### TASK STATEMENT
Rewrite the part of the rows that opens with the line containing "Look at this" and closes with the last row, swapping every "image" for "slice" and changing nothing else.

Stored records
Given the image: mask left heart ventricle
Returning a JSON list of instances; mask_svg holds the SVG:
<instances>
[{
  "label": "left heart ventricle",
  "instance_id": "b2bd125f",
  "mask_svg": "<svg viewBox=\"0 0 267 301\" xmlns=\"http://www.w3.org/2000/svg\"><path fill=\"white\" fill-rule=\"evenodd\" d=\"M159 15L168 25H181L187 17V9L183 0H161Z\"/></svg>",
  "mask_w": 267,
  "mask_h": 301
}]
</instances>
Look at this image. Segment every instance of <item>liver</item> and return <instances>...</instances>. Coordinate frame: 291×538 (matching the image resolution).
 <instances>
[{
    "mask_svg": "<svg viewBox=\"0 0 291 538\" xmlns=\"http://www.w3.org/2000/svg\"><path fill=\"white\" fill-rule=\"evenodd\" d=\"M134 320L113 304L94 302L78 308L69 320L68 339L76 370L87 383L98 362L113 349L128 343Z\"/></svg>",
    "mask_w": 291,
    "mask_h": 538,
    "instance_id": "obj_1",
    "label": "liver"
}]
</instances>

### WRITTEN SOLUTION
Look at this slice. Segment every instance of <item>liver</item> and return <instances>...</instances>. Coordinate frame: 291×538 (matching the slice resolution).
 <instances>
[{
    "mask_svg": "<svg viewBox=\"0 0 291 538\" xmlns=\"http://www.w3.org/2000/svg\"><path fill=\"white\" fill-rule=\"evenodd\" d=\"M134 320L113 304L94 302L78 308L69 320L68 339L76 370L87 383L98 362L113 349L128 343Z\"/></svg>",
    "mask_w": 291,
    "mask_h": 538,
    "instance_id": "obj_1",
    "label": "liver"
}]
</instances>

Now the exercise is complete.